### Exercice A
Quelles références bibliographiques (auteurs et année) le texte sur le GT RIM cite-t-il ?
### Exercice B
Pouvez-vous recopier à l'identique le passage du texte sur le GT RIM qui s'ouvre sur les mots contenant « Le GT Risque, Incertitude » et se clôt sur « et al., 2018). » ?
### Exercice C
Comment le texte sur le GT RIM pourrait-il se poursuivre après sa dernière phrase ? Rédigez la suite.

Le GT Risque, Incertitude et Management (RIM) s’intéresse aux risques et incertitudes que vont devoir affronter les organisations face aux enjeux majeurs, présents et futurs. La volonté est d’inclure dans la réflexion une grande variété d’organisations et de secteurs d’activité et de ne pas se limiter aux secteurs identifiés comme « à haute fiabilité » (Roberts, 1990 ; Clarke & Short Jr, 1993) ou « extrême » (Hällgren et al., 2018).
Au croisement des interrogations du GT RIM et du thème de la XXXIVème conférence, centré sur le management des ressources, nous souhaitons questionner la capacité des organisations à anticiper, faire face et s’adapter à des situations de tensions majeures sur les ressources, quelle que soit leur nature (naturelles, humaines, financières, matérielles, immatérielles, etc.). Cette session thématique invite à éclairer les transformations subies ou engagées par des organisations dans un contexte où une ressource-clé se retrouve compromise. Ces contextes de tension sur les ressources sont multiples et de natures variées.
Cette ST-AIMS s’inscrit dans un contexte où la fragilisation des écosystèmes naturels conduit de nombreux scientifiques à alerter sur le risque d’effondrement des ressources puisées par les humains (Rocktröm et al., 2008). Qu’il s’agisse de mitiger ce risque en déviant la trajectoire, ou de se préparer à vivre dans un environnement affaibli en ressources, les organisations vont devoir trouver des voies stratégiques à toutes les échelles, dont les fondements (efficacité vs. sobriété, croissance vs. décroissance…) font controverse (Acquier et al., 2024). En parallèle, l’explosion de l’intelligence artificielle (IA) génère autant de promesses de capacités augmentées que de menace de vulnérabilité accrue pour les organisations. Il s’agit alors de questionner le rôle de l’IA en tant que ressource et ses interactions avec les autres ressources – notamment humaines – dans une organisation.

### Matériel fourni
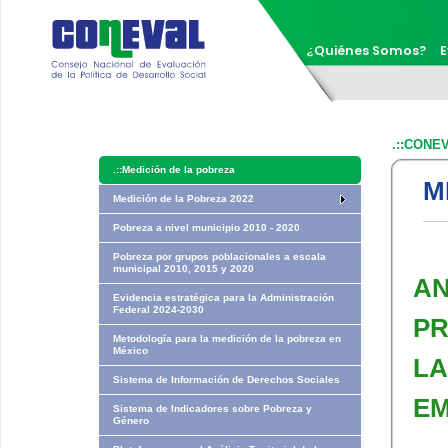
¿Quiénes Somos?
E
.::CONE
.::
Medición de la pobreza
M
Medición de la Pobreza 2022
Pobreza a nivel municipio 2010 - 2020
Pobreza por grupos poblacionales a escala
municipal 2010, 2015 y 2020
AN
Evidencia estratégica para la Administración
Federal 2024-2030
PR
Metodología para la medición de la pobreza en
México
LA
Sistema de Información de Derechos Sociales
EM
Sistema de Indicadores sobre Pobreza y
Género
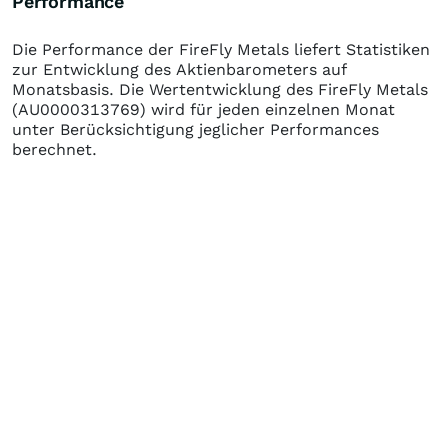
Performance
Die Performance der
FireFly Metals
liefert Statistiken
zur Entwicklung des Aktienbarometers auf
Monatsbasis. Die Wertentwicklung des
FireFly Metals
(AU0000313769)
wird für jeden einzelnen Monat
unter Berücksichtigung jeglicher Performances
berechnet.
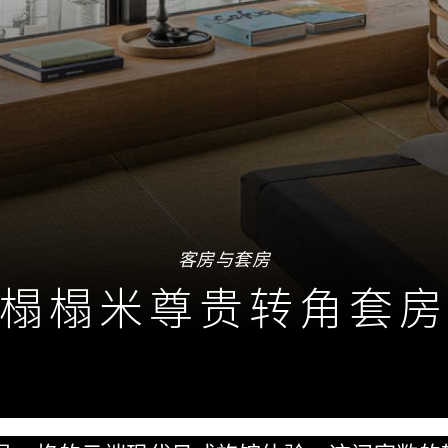
客房与套房
榻榻米尊贵转角套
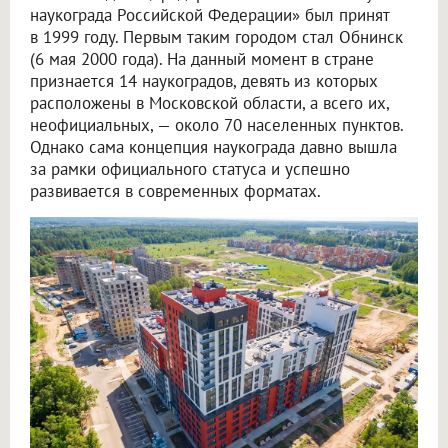
наукограда Российской Федерации» был принят
в 1999 году. Первым таким городом стал Обнинск
(6 мая 2000 года). На данный момент в стране
признается 14 наукоградов, девять из которых
расположены в Московской области, а всего их,
неофициальных, — около 70 населенных пунктов.
Однако сама концепция наукограда давно вышла
за рамки официального статуса и успешно
развивается в современных форматах.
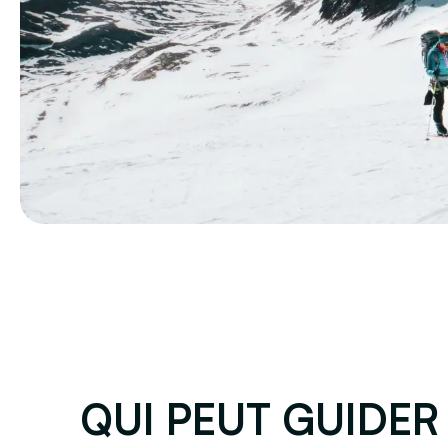
QUI PEUT GUIDER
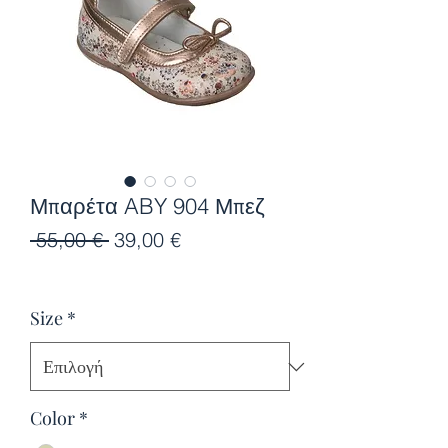
Μπαρέτα ABY 904 Μπεζ
Κανονική
Τιμή
 55,00 € 
39,00 €
τιμή
Έκπτωσης
Size
*
Color
*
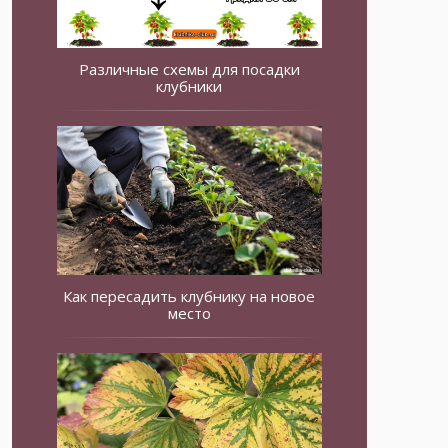
Различные схемы для посадки
клубники
Как пересадить клубнику на новое
место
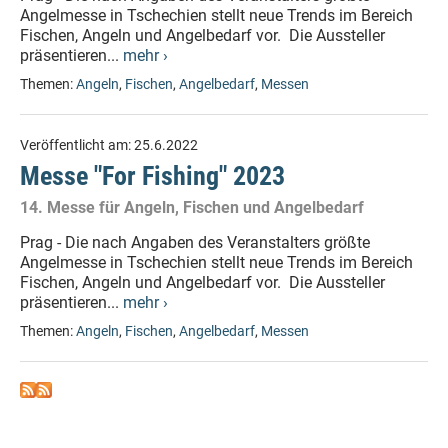
Angelmesse in Tschechien stellt neue Trends im Bereich
Fischen, Angeln und Angelbedarf vor. Die Aussteller
präsentieren...
mehr ›
Themen:
Angeln
,
Fischen
,
Angelbedarf
,
Messen
Veröffentlicht am:
25.6.2022
Messe "For Fishing" 2023
14. Messe für Angeln, Fischen und Angelbedarf
Prag - Die nach Angaben des Veranstalters größte
Angelmesse in Tschechien stellt neue Trends im Bereich
Fischen, Angeln und Angelbedarf vor. Die Aussteller
präsentieren...
mehr ›
Themen:
Angeln
,
Fischen
,
Angelbedarf
,
Messen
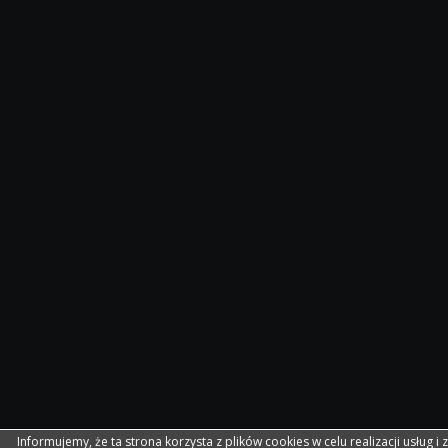
Informujemy, że ta strona korzysta z plików cookies w celu realizacji usług i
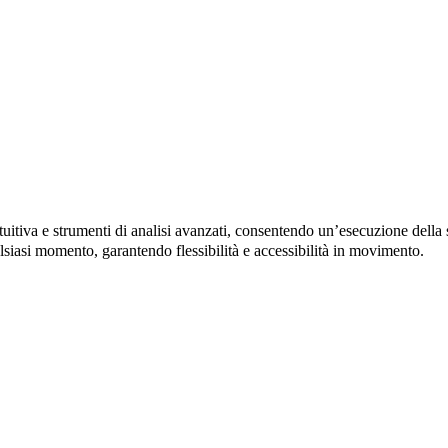
tuitiva e strumenti di analisi avanzati, consentendo un’esecuzione della 
lsiasi momento, garantendo flessibilità e accessibilità in movimento.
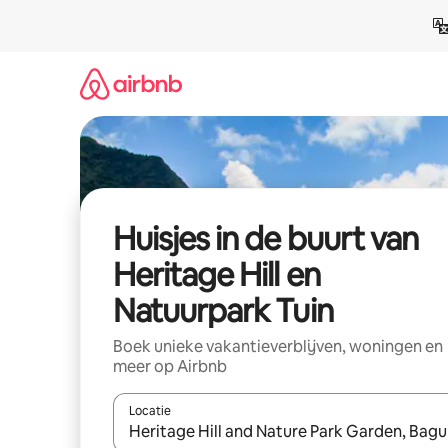
Ga
direct
naar
inhoud
Huisjes in de buurt van
Heritage Hill en
Natuurpark Tuin
Boek unieke vakantieverblijven, woningen en
meer op Airbnb
Locatie
Wanneer er suggesties beschikbaar zijn, maak je 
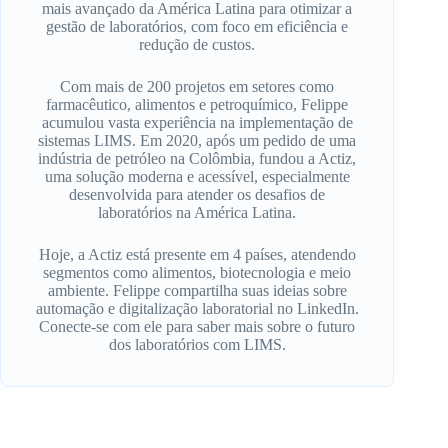
mais avançado da América Latina para otimizar a
gestão de laboratórios, com foco em eficiência e
redução de custos.
Com mais de 200 projetos em setores como
farmacêutico, alimentos e petroquímico, Felippe
acumulou vasta experiência na implementação de
sistemas LIMS. Em 2020, após um pedido de uma
indústria de petróleo na Colômbia, fundou a Actiz,
uma solução moderna e acessível, especialmente
desenvolvida para atender os desafios de
laboratórios na América Latina.
Hoje, a Actiz está presente em 4 países, atendendo
segmentos como alimentos, biotecnologia e meio
ambiente. Felippe compartilha suas ideias sobre
automação e digitalização laboratorial no LinkedIn.
Conecte-se com ele para saber mais sobre o futuro
dos laboratórios com LIMS.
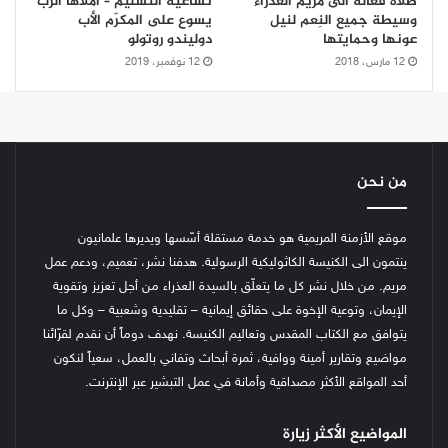
صلاة فعّالة الى مريم العذراء
تساعية التسليم – أملاها الرب
وسيطة جميع النِعم لنيل
يسوع على المكرّم الأب
عونها وحمايتها
دوليندو روتولو
12 مارس، 2018
12 نوفمبر، 2019
من نحن
موقع الأزمنة المريمية هو خدمة مستقلة أسّسها ويديرها علمانيون
ينتمون الى الكنيسة الكاثوليكية الرسولية. هدفنا نشر، تعميم، ودعم عمل
مريم. من خلال نشر كل ما يتعلّق بالسيدة العذراء من أجل تعزيز وتقوية
الإيمان، وتوعية الإخوة على حقائق إيمانية – تقليدية وشعبية – وكل ما
يتوافق مع الكتاب المقدس وتعاليم الكنيسة.
نهدف دوماً أن نقدم لقرّائنا
مواضيع وتقارير أمينة ووافية، ثمرة أبحاث وتفاني بالعمل، سعياً لنكون
أحد المواقع الأكثر مصداقية وأمانة في عمل التبشير عبر الإنترنت.
المواضيع الأكثر زيارة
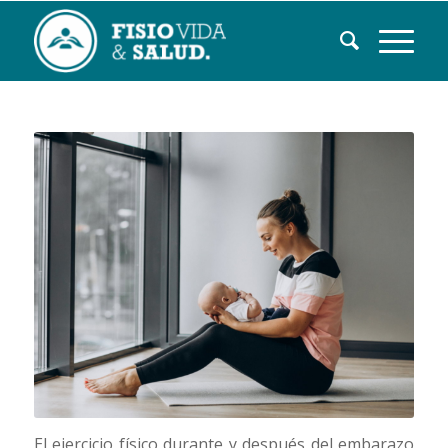
El ejercicio físico durante y después del embarazo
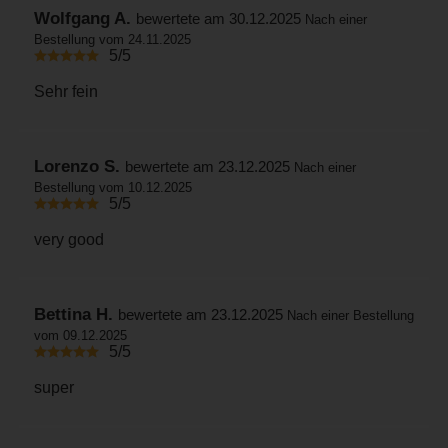
Wolfgang A.
bewertete am 30.12.2025
Nach einer
Bestellung vom 24.11.2025
5/5
Sehr fein
Lorenzo S.
bewertete am 23.12.2025
Nach einer
Bestellung vom 10.12.2025
5/5
very good
Bettina H.
bewertete am 23.12.2025
Nach einer Bestellung
vom 09.12.2025
5/5
super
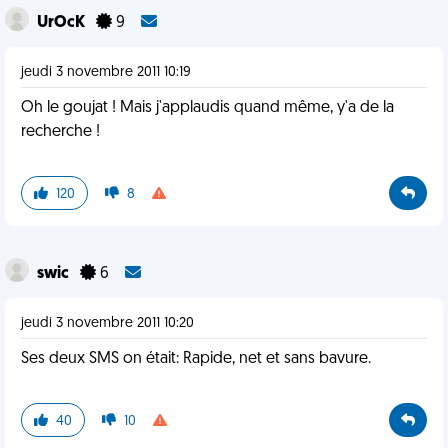
UrOcK
9
jeudi 3 novembre 2011 10:19
Oh le goujat ! Mais j'applaudis quand même, y'a de la
recherche !
120
8
swic
6
jeudi 3 novembre 2011 10:20
Ses deux SMS on était: Rapide, net et sans bavure.
40
10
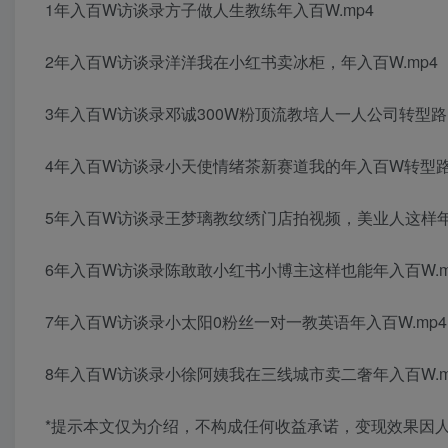
1年入百W访谈录方子做人生教练年入百W.mp4
2年入百W访谈录洋洋我在小红书卖冰柜，年入百W.mp4
3年入百W访谈录邓诚300W粉顶流教培人一人公司转型路.
4年入百W访谈录小天使情绪茶新赛道我的年入百W转型路.
5年入百W访谈录王梦璃教纹绣门店拍视频，美业人这样年入
6年入百W访谈录陈敢敢小红书小博主这样也能年入百W.m
7年入百W访谈录小太阳0粉丝一对一教英语年入百W.mp4
8年入百W访谈录小徐阿姨我在三线城市卖二奢年入百W.m
*提示本文仅为介绍，不构成任何收益承诺，变现效果因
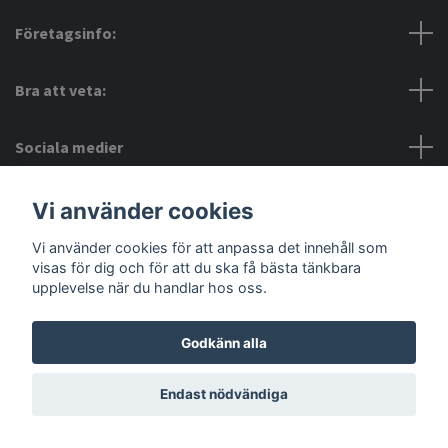
Företagsinfo:
Bra att veta:
Sociala medier
Vi använder cookies
Vi använder cookies för att anpassa det innehåll som
visas för dig och för att du ska få bästa tänkbara
© 2026 Amerino
upplevelse när du handlar hos oss.
Godkänn alla
Endast nödvändiga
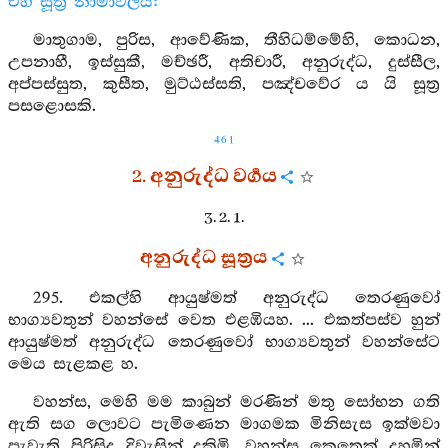
එහි සූත්‍ර නාමාවලිය:
මාතුගාම, පුරිස, ආවේණික, තීහිධම්මේහි, කොධන,
උපනාහී, ඉස්සුකී, මච්ඡරී, අතිචාරී, අනුරුද්ධ, දුස්සීල,
අප්පස්සුත, කුසීත, මුට්ඨස්සති, පඤ්චවේර ය යි සූත්‍ර
පසළොසකි.
461
2. අනුරුද්ධ වර්‍ගය
3. 2. 1.
අනුරුද්ධ සූත්‍රය
295. එකල්හි ආයුෂ්මත් අනුරුද්ධ තෙරණුවෝ
භාග්‍යවතුන් වහන්සේ වෙත එළඹියහ. ... එකත්පස්ව හුන්
ආයුෂ්මත් අනුරුද්ධ තෙරණුවෝ භාග්‍යවතුන් වහන්සේට
මෙය සැළකළ හ.
වහන්ස, මෙහි මම කාබුන් මරණින් මතු සෝභන ගති
ඇති සග ලොවට පැමිණෙන මාගමක මිනිසැස ඉක්මවා
පැවැති පිරිසිදු දිවැසින් දකිමි. වහන්ස කෙතෙක් දහමින්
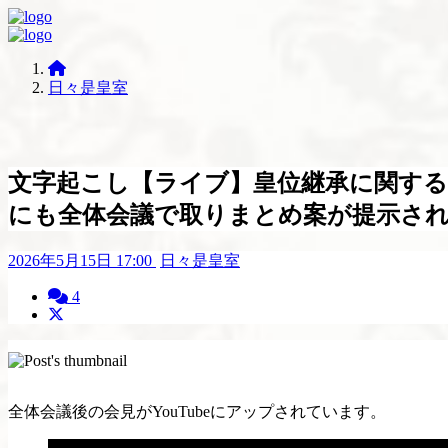
日々是皇室
文字起こし【ライブ】皇位継承に関する全体会
にも全体会議で取りまとめ案が提示さ
2026年5月15日
17:00
日々是皇室
4
全体会議後の会見がYouTubeにアップされています。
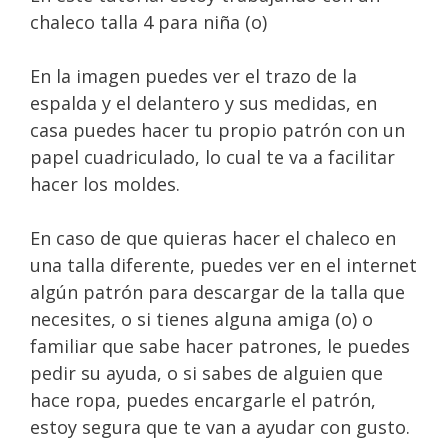
chaleco talla 4 para niña (o)
En la imagen puedes ver el trazo de la
espalda y el delantero y sus medidas, en
casa puedes hacer tu propio patrón con un
papel cuadriculado, lo cual te va a facilitar
hacer los moldes.
En caso de que quieras hacer el chaleco en
una talla diferente, puedes ver en el internet
algún patrón para descargar de la talla que
necesites, o si tienes alguna amiga (o) o
familiar que sabe hacer patrones, le puedes
pedir su ayuda, o si sabes de alguien que
hace ropa, puedes encargarle el patrón,
estoy segura que te van a ayudar con gusto.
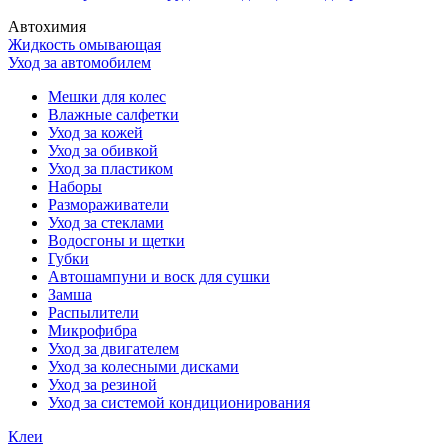
Автохимия
Жидкость омывающая
Уход за автомобилем
Мешки для колес
Влажные салфетки
Уход за кожей
Уход за обивкой
Уход за пластиком
Наборы
Размораживатели
Уход за стеклами
Водосгоны и щетки
Губки
Автошампуни и воск для сушки
Замша
Распылители
Микрофибра
Уход за двигателем
Уход за колесными дисками
Уход за резиной
Уход за системой кондиционирования
Клеи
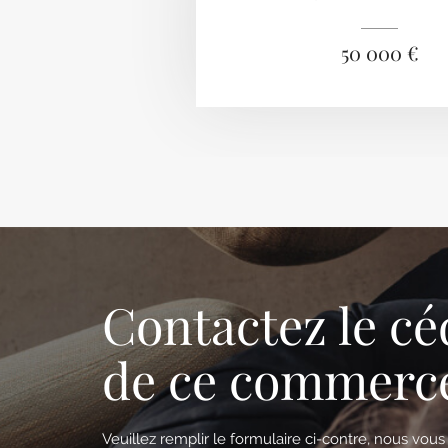
50 000 €
Contactez le cé
de ce commerc
Veuillez remplir le formulaire ci-contre, nous vou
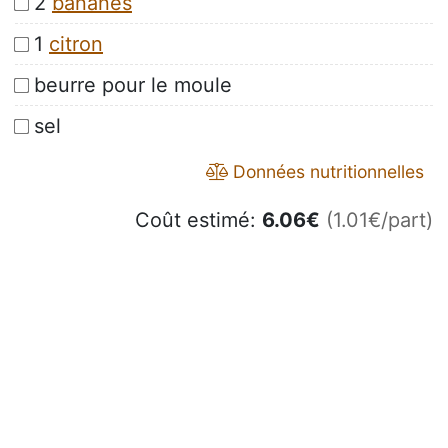
2
bananes
1
citron
beurre pour le moule
sel
Données nutritionnelles
Coût estimé:
6.06
€
(1.01€/part)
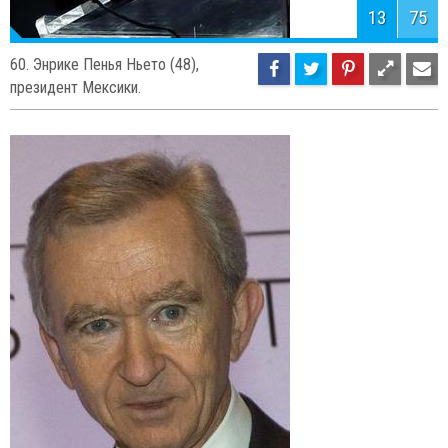
13
75
60. Энрике Пенья Ньето (48),
президент Мексики.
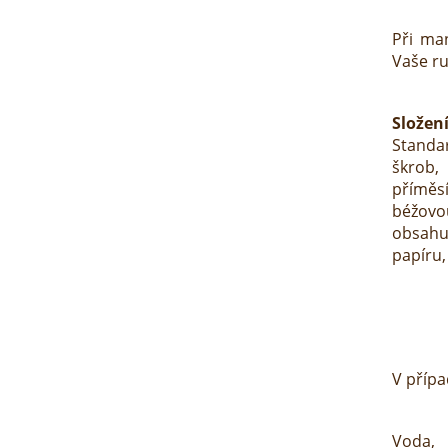
Při man
Vaše ru
Složení
Standa
škrob
příměs
béžov
obsahu
papíru,
V přípa
Voda,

### Réponse attendue A
Roberts, 1990 ; Clarke & Short Jr, 1993 ; Hällgren et al., 2018 ; Rocktröm et al., 2008 ; Acquier et al., 2024.

### Réponse attendue B
Le GT Risque, Incertitude et Management (RIM) s’intéresse aux risques et incertitudes que vont devoir affronter les organisations face aux enjeux majeurs, présents et futurs. La volonté est d’inclure dans la réflexion une grande variété d’organisations et de secteurs d’activité et de ne pas se limiter aux secteurs identifiés comme « à haute fiabilité » (Roberts, 1990 ; Clarke & Short Jr, 1993) ou « extrême » (Hällgren et al., 2018).

### Réponse attendue C
Nous souhaitons par exemple nourrir la discussion sur l’avenir des chaînes de valeur – notamment d’approvisionnement –, mais également sur les récits et imaginaires collectifs qui se (re)construisent autour de ces ressources en tensions. Nous invitons les questionnements autour des modalités d’action collective organisée face à des «crises» de ressources : pénuries, conflits géopolitiques, rupture brutale d’activité… Ces crises sont-elles propices à une action plus coordonnée et solidaire pour gérer les ressources en tant que commun, ou conduisent-elles à une escalade de logiques individualistes et compétitives d’accaparement des ressources ? Quels nouveaux rôles et nouvelles modalités de coordination et de coopération imaginer pour faire face à ces défis ?
Nous invitons les travaux explorant ces questions sous des angles et courants théoriques variés, pour apporter des éclairages sur les conditions de résilience des organisations, à l’égard des mutations majeures que subissent les ressources dont elles dépendent. Notamment, les communications ne s’ancrant pas explicitement dans le champ théorique lié à la résilience sont également bienvenues.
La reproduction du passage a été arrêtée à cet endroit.